Content starts
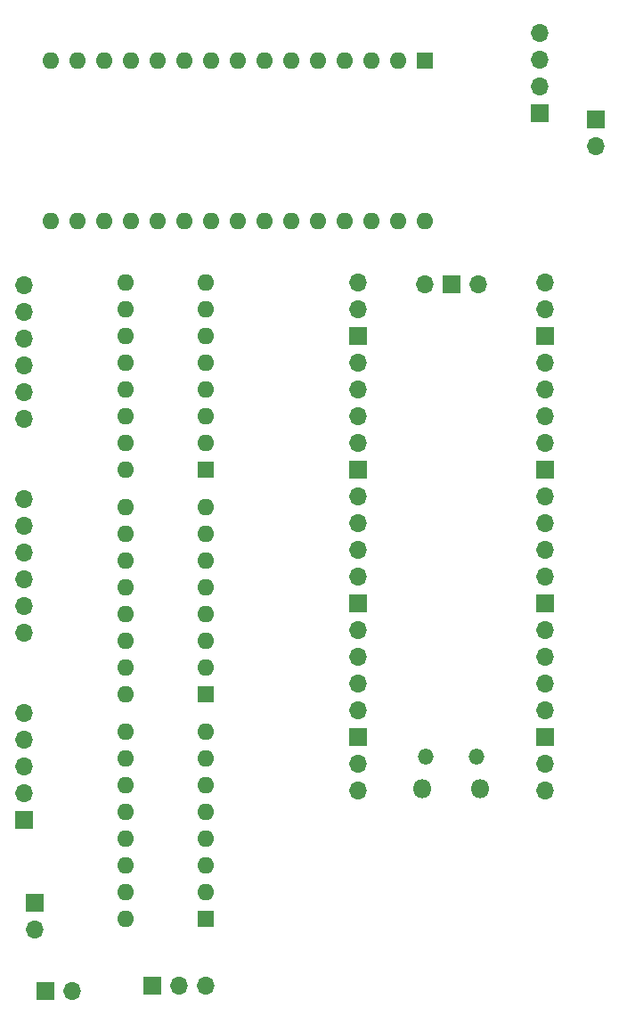
<source format=gbr>
%TF.GenerationSoftware,KiCad,Pcbnew,8.0.2*%
%TF.CreationDate,2024-05-01T01:53:47-07:00*%
%TF.ProjectId,DRIVER,44524956-4552-42e6-9b69-6361645f7063,rev?*%
%TF.SameCoordinates,Original*%
%TF.FileFunction,Soldermask,Bot*%
%TF.FilePolarity,Negative*%
%FSLAX46Y46*%
G04 Gerber Fmt 4.6, Leading zero omitted, Abs format (unit mm)*
G04 Created by KiCad (PCBNEW 8.0.2) date 2024-05-01 01:53:47*
%MOMM*%
%LPD*%
G01*
G04 APERTURE LIST*
%ADD10O,1.800000X1.800000*%
%ADD11O,1.500000X1.500000*%
%ADD12O,1.700000X1.700000*%
%ADD13R,1.700000X1.700000*%
%ADD14R,1.600000X1.600000*%
%ADD15O,1.600000X1.600000*%
G04 APERTURE END LIST*
D10*
%TO.C,U1*%
X82227000Y-159636000D03*
D11*
X81927000Y-156606000D03*
X77077000Y-156606000D03*
D10*
X76777000Y-159636000D03*
D12*
X88392000Y-159766000D03*
X88392000Y-157226000D03*
D13*
X88392000Y-154686000D03*
D12*
X88392000Y-152146000D03*
X88392000Y-149606000D03*
X88392000Y-147066000D03*
X88392000Y-144526000D03*
D13*
X88392000Y-141986000D03*
D12*
X88392000Y-139446000D03*
X88392000Y-136906000D03*
X88392000Y-134366000D03*
X88392000Y-131826000D03*
D13*
X88392000Y-129286000D03*
D12*
X88392000Y-126746000D03*
X88392000Y-124206000D03*
X88392000Y-121666000D03*
X88392000Y-119126000D03*
D13*
X88392000Y-116586000D03*
D12*
X88392000Y-114046000D03*
X88392000Y-111506000D03*
X70612000Y-111506000D03*
X70612000Y-114046000D03*
D13*
X70612000Y-116586000D03*
D12*
X70612000Y-119126000D03*
X70612000Y-121666000D03*
X70612000Y-124206000D03*
X70612000Y-126746000D03*
D13*
X70612000Y-129286000D03*
D12*
X70612000Y-131826000D03*
X70612000Y-134366000D03*
X70612000Y-136906000D03*
X70612000Y-139446000D03*
D13*
X70612000Y-141986000D03*
D12*
X70612000Y-144526000D03*
X70612000Y-147066000D03*
X70612000Y-149606000D03*
X70612000Y-152146000D03*
D13*
X70612000Y-154686000D03*
D12*
X70612000Y-157226000D03*
X70612000Y-159766000D03*
X82042000Y-111736000D03*
D13*
X79502000Y-111736000D03*
D12*
X76962000Y-111736000D03*
%TD*%
D13*
%TO.C,J4*%
X51054000Y-178308000D03*
D12*
X53594000Y-178308000D03*
X56134000Y-178308000D03*
%TD*%
D14*
%TO.C,U3*%
X56134000Y-150622000D03*
D15*
X56134000Y-148082000D03*
X56134000Y-145542000D03*
X56134000Y-143002000D03*
X56134000Y-140462000D03*
X56134000Y-137922000D03*
X56134000Y-135382000D03*
X56134000Y-132842000D03*
X48514000Y-132842000D03*
X48514000Y-135382000D03*
X48514000Y-137922000D03*
X48514000Y-140462000D03*
X48514000Y-143002000D03*
X48514000Y-145542000D03*
X48514000Y-148082000D03*
X48514000Y-150622000D03*
%TD*%
D14*
%TO.C,U4*%
X56134000Y-129286000D03*
D15*
X56134000Y-126746000D03*
X56134000Y-124206000D03*
X56134000Y-121666000D03*
X56134000Y-119126000D03*
X56134000Y-116586000D03*
X56134000Y-114046000D03*
X56134000Y-111506000D03*
X48514000Y-111506000D03*
X48514000Y-114046000D03*
X48514000Y-116586000D03*
X48514000Y-119126000D03*
X48514000Y-121666000D03*
X48514000Y-124206000D03*
X48514000Y-126746000D03*
X48514000Y-129286000D03*
%TD*%
D14*
%TO.C,U2*%
X56134000Y-171958000D03*
D15*
X56134000Y-169418000D03*
X56134000Y-166878000D03*
X56134000Y-164338000D03*
X56134000Y-161798000D03*
X56134000Y-159258000D03*
X56134000Y-156718000D03*
X56134000Y-154178000D03*
X48514000Y-154178000D03*
X48514000Y-156718000D03*
X48514000Y-159258000D03*
X48514000Y-161798000D03*
X48514000Y-164338000D03*
X48514000Y-166878000D03*
X48514000Y-169418000D03*
X48514000Y-171958000D03*
%TD*%
D13*
%TO.C,J5*%
X40894000Y-178816000D03*
D12*
X43434000Y-178816000D03*
%TD*%
D13*
%TO.C,J6*%
X93218000Y-96012000D03*
D12*
X93218000Y-98552000D03*
%TD*%
D13*
%TO.C,J3*%
X39878000Y-170450000D03*
D12*
X39878000Y-172990000D03*
%TD*%
D13*
%TO.C,J2*%
X87884000Y-95489000D03*
D12*
X87884000Y-92949000D03*
X87884000Y-90409000D03*
X87884000Y-87869000D03*
%TD*%
D14*
%TO.C,A1*%
X76962000Y-90424000D03*
D15*
X74422000Y-90424000D03*
X71882000Y-90424000D03*
X69342000Y-90424000D03*
X66802000Y-90424000D03*
X64262000Y-90424000D03*
X61722000Y-90424000D03*
X59182000Y-90424000D03*
X56642000Y-90424000D03*
X54102000Y-90424000D03*
X51562000Y-90424000D03*
X49022000Y-90424000D03*
X46482000Y-90424000D03*
X43942000Y-90424000D03*
X41402000Y-90424000D03*
X41402000Y-105664000D03*
X43942000Y-105664000D03*
X46482000Y-105664000D03*
X49022000Y-105664000D03*
X51562000Y-105664000D03*
X54102000Y-105664000D03*
X56642000Y-105664000D03*
X59182000Y-105664000D03*
X61722000Y-105664000D03*
X64262000Y-105664000D03*
X66802000Y-105664000D03*
X69342000Y-105664000D03*
X71882000Y-105664000D03*
X74422000Y-105664000D03*
X76962000Y-105664000D03*
%TD*%
D13*
%TO.C,J1*%
X38862000Y-162560000D03*
D12*
X38862000Y-160020000D03*
X38862000Y-157480000D03*
X38862000Y-154940000D03*
X38862000Y-152400000D03*
X38862000Y-144780000D03*
X38862000Y-142240000D03*
X38862000Y-139700000D03*
X38862000Y-137160000D03*
X38862000Y-134620000D03*
X38862000Y-132080000D03*
X38862000Y-124460000D03*
X38862000Y-121920000D03*
X38862000Y-119380000D03*
X38862000Y-116840000D03*
X38862000Y-114300000D03*
X38862000Y-111760000D03*
%TD*%
M02*

</source>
Content ends
- [ASSIGNED TASK] The answer must be the listing above, restated word for word, with no images in it.

- [ANSWER TO THIS EXERCISE]
<source format=gbr>
%TF.GenerationSoftware,KiCad,Pcbnew,8.0.2*%
%TF.CreationDate,2024-05-01T01:53:47-07:00*%
%TF.ProjectId,DRIVER,44524956-4552-42e6-9b69-6361645f7063,rev?*%
%TF.SameCoordinates,Original*%
%TF.FileFunction,Soldermask,Bot*%
%TF.FilePolarity,Negative*%
%FSLAX46Y46*%
G04 Gerber Fmt 4.6, Leading zero omitted, Abs format (unit mm)*
G04 Created by KiCad (PCBNEW 8.0.2) date 2024-05-01 01:53:47*
%MOMM*%
%LPD*%
G01*
G04 APERTURE LIST*
%ADD10O,1.800000X1.800000*%
%ADD11O,1.500000X1.500000*%
%ADD12O,1.700000X1.700000*%
%ADD13R,1.700000X1.700000*%
%ADD14R,1.600000X1.600000*%
%ADD15O,1.600000X1.600000*%
G04 APERTURE END LIST*
D10*
%TO.C,U1*%
X82227000Y-159636000D03*
D11*
X81927000Y-156606000D03*
X77077000Y-156606000D03*
D10*
X76777000Y-159636000D03*
D12*
X88392000Y-159766000D03*
X88392000Y-157226000D03*
D13*
X88392000Y-154686000D03*
D12*
X88392000Y-152146000D03*
X88392000Y-149606000D03*
X88392000Y-147066000D03*
X88392000Y-144526000D03*
D13*
X88392000Y-141986000D03*
D12*
X88392000Y-139446000D03*
X88392000Y-136906000D03*
X88392000Y-134366000D03*
X88392000Y-131826000D03*
D13*
X88392000Y-129286000D03*
D12*
X88392000Y-126746000D03*
X88392000Y-124206000D03*
X88392000Y-121666000D03*
X88392000Y-119126000D03*
D13*
X88392000Y-116586000D03*
D12*
X88392000Y-114046000D03*
X88392000Y-111506000D03*
X70612000Y-111506000D03*
X70612000Y-114046000D03*
D13*
X70612000Y-116586000D03*
D12*
X70612000Y-119126000D03*
X70612000Y-121666000D03*
X70612000Y-124206000D03*
X70612000Y-126746000D03*
D13*
X70612000Y-129286000D03*
D12*
X70612000Y-131826000D03*
X70612000Y-134366000D03*
X70612000Y-136906000D03*
X70612000Y-139446000D03*
D13*
X70612000Y-141986000D03*
D12*
X70612000Y-144526000D03*
X70612000Y-147066000D03*
X70612000Y-149606000D03*
X70612000Y-152146000D03*
D13*
X70612000Y-154686000D03*
D12*
X70612000Y-157226000D03*
X70612000Y-159766000D03*
X82042000Y-111736000D03*
D13*
X79502000Y-111736000D03*
D12*
X76962000Y-111736000D03*
%TD*%
D13*
%TO.C,J4*%
X51054000Y-178308000D03*
D12*
X53594000Y-178308000D03*
X56134000Y-178308000D03*
%TD*%
D14*
%TO.C,U3*%
X56134000Y-150622000D03*
D15*
X56134000Y-148082000D03*
X56134000Y-145542000D03*
X56134000Y-143002000D03*
X56134000Y-140462000D03*
X56134000Y-137922000D03*
X56134000Y-135382000D03*
X56134000Y-132842000D03*
X48514000Y-132842000D03*
X48514000Y-135382000D03*
X48514000Y-137922000D03*
X48514000Y-140462000D03*
X48514000Y-143002000D03*
X48514000Y-145542000D03*
X48514000Y-148082000D03*
X48514000Y-150622000D03*
%TD*%
D14*
%TO.C,U4*%
X56134000Y-129286000D03*
D15*
X56134000Y-126746000D03*
X56134000Y-124206000D03*
X56134000Y-121666000D03*
X56134000Y-119126000D03*
X56134000Y-116586000D03*
X56134000Y-114046000D03*
X56134000Y-111506000D03*
X48514000Y-111506000D03*
X48514000Y-114046000D03*
X48514000Y-116586000D03*
X48514000Y-119126000D03*
X48514000Y-121666000D03*
X48514000Y-124206000D03*
X48514000Y-126746000D03*
X48514000Y-129286000D03*
%TD*%
D14*
%TO.C,U2*%
X56134000Y-171958000D03*
D15*
X56134000Y-169418000D03*
X56134000Y-166878000D03*
X56134000Y-164338000D03*
X56134000Y-161798000D03*
X56134000Y-159258000D03*
X56134000Y-156718000D03*
X56134000Y-154178000D03*
X48514000Y-154178000D03*
X48514000Y-156718000D03*
X48514000Y-159258000D03*
X48514000Y-161798000D03*
X48514000Y-164338000D03*
X48514000Y-166878000D03*
X48514000Y-169418000D03*
X48514000Y-171958000D03*
%TD*%
D13*
%TO.C,J5*%
X40894000Y-178816000D03*
D12*
X43434000Y-178816000D03*
%TD*%
D13*
%TO.C,J6*%
X93218000Y-96012000D03*
D12*
X93218000Y-98552000D03*
%TD*%
D13*
%TO.C,J3*%
X39878000Y-170450000D03*
D12*
X39878000Y-172990000D03*
%TD*%
D13*
%TO.C,J2*%
X87884000Y-95489000D03*
D12*
X87884000Y-92949000D03*
X87884000Y-90409000D03*
X87884000Y-87869000D03*
%TD*%
D14*
%TO.C,A1*%
X76962000Y-90424000D03*
D15*
X74422000Y-90424000D03*
X71882000Y-90424000D03*
X69342000Y-90424000D03*
X66802000Y-90424000D03*
X64262000Y-90424000D03*
X61722000Y-90424000D03*
X59182000Y-90424000D03*
X56642000Y-90424000D03*
X54102000Y-90424000D03*
X51562000Y-90424000D03*
X49022000Y-90424000D03*
X46482000Y-90424000D03*
X43942000Y-90424000D03*
X41402000Y-90424000D03*
X41402000Y-105664000D03*
X43942000Y-105664000D03*
X46482000Y-105664000D03*
X49022000Y-105664000D03*
X51562000Y-105664000D03*
X54102000Y-105664000D03*
X56642000Y-105664000D03*
X59182000Y-105664000D03*
X61722000Y-105664000D03*
X64262000Y-105664000D03*
X66802000Y-105664000D03*
X69342000Y-105664000D03*
X71882000Y-105664000D03*
X74422000Y-105664000D03*
X76962000Y-105664000D03*
%TD*%
D13*
%TO.C,J1*%
X38862000Y-162560000D03*
D12*
X38862000Y-160020000D03*
X38862000Y-157480000D03*
X38862000Y-154940000D03*
X38862000Y-152400000D03*
X38862000Y-144780000D03*
X38862000Y-142240000D03*
X38862000Y-139700000D03*
X38862000Y-137160000D03*
X38862000Y-134620000D03*
X38862000Y-132080000D03*
X38862000Y-124460000D03*
X38862000Y-121920000D03*
X38862000Y-119380000D03*
X38862000Y-116840000D03*
X38862000Y-114300000D03*
X38862000Y-111760000D03*
%TD*%
M02*

</source>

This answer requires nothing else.